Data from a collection
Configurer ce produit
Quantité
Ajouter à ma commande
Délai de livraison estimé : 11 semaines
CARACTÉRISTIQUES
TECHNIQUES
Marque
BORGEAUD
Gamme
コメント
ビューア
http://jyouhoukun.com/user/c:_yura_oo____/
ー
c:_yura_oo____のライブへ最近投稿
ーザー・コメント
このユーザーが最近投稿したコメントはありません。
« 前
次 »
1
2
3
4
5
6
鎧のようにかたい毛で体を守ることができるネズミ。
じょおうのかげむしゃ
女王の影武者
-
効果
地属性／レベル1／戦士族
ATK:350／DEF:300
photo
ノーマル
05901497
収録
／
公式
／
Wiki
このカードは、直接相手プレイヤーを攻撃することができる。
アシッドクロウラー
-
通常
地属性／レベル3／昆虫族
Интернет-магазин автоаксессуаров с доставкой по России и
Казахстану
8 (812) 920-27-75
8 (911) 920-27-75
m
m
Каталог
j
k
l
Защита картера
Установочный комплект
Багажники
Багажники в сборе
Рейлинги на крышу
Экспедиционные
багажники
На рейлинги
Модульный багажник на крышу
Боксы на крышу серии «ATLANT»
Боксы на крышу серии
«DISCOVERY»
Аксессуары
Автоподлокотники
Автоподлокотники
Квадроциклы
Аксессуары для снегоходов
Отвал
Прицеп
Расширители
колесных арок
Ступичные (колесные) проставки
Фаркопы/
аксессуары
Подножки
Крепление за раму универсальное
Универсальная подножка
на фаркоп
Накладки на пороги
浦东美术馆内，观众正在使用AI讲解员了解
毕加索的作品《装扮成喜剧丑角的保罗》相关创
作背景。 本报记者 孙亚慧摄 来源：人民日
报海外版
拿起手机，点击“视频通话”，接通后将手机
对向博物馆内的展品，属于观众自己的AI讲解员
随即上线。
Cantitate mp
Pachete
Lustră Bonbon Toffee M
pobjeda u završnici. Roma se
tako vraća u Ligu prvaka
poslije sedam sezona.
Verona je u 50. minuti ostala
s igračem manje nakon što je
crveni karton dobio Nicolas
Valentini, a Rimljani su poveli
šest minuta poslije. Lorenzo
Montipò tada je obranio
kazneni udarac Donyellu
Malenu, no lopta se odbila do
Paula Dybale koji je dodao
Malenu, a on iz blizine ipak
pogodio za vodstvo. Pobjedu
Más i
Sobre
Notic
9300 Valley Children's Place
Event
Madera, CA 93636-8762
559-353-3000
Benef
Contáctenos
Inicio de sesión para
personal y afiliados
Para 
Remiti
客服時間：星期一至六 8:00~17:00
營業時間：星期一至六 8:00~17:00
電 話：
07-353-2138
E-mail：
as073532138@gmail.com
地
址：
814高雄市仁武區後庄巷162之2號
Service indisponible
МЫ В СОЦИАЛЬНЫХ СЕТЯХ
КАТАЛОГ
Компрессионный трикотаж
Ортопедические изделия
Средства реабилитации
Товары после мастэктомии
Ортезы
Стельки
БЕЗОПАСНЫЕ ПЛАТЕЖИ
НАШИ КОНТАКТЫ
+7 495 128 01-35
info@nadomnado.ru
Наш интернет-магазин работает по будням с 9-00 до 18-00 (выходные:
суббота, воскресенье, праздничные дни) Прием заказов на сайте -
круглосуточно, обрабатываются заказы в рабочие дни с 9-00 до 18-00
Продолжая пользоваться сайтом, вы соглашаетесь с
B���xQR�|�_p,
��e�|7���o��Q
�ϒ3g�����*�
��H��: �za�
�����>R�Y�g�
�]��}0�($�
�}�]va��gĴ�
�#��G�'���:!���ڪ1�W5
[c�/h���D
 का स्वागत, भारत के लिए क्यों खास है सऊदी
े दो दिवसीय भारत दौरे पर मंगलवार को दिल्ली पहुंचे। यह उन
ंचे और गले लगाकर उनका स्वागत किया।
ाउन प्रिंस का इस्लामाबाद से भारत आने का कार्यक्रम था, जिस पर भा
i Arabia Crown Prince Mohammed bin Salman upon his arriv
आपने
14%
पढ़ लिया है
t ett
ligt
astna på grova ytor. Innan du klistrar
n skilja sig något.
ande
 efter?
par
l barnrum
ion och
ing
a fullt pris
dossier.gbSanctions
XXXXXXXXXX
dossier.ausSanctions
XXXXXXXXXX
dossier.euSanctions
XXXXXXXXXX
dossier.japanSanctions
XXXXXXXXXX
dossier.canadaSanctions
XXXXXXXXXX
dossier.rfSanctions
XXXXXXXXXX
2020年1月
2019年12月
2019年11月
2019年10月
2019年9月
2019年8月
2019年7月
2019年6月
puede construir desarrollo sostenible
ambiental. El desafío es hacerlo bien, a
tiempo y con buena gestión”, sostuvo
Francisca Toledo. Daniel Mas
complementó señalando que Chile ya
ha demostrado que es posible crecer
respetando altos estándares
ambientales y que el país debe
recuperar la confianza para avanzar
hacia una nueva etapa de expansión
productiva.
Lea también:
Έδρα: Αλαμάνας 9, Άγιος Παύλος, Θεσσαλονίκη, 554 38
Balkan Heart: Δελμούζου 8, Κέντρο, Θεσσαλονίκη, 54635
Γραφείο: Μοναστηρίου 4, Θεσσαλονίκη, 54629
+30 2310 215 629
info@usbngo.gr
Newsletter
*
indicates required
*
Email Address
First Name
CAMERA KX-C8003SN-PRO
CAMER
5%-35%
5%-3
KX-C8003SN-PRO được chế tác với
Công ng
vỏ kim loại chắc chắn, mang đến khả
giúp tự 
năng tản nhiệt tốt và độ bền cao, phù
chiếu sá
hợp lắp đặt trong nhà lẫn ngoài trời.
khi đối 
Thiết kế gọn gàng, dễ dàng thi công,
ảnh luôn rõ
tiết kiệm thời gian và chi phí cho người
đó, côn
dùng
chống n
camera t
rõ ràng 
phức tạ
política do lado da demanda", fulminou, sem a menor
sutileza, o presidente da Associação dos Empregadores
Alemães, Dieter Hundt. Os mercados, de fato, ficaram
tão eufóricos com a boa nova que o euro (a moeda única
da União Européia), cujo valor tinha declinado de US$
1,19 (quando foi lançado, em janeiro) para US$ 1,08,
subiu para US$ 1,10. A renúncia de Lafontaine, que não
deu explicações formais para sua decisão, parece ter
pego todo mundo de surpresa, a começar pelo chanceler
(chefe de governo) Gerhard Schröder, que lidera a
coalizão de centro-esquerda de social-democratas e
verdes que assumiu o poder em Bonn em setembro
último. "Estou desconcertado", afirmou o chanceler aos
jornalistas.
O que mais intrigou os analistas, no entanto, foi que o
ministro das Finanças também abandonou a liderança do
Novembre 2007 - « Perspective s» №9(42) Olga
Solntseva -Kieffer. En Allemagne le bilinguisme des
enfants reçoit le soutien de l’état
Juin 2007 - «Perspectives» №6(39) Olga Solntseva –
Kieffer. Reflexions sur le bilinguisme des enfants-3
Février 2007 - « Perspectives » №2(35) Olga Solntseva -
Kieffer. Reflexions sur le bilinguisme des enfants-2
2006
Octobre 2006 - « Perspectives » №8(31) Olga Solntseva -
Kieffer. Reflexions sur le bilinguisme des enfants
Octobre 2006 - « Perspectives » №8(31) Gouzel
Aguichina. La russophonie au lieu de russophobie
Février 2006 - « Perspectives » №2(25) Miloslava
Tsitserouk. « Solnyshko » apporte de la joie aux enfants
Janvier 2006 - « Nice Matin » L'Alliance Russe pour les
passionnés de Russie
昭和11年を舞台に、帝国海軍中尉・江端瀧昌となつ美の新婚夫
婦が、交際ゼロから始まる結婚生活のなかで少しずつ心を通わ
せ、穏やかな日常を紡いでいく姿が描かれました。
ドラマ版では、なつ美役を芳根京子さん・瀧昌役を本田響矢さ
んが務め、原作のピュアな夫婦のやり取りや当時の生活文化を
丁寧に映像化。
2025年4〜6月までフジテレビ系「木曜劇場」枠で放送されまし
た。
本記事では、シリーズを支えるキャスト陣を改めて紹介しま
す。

**Aim of the exercise**
Count the lines in the data above that contain the string "Malenu", treating uppercase and lowercase as different. Reply with the number alone.

**Exercise solution**
2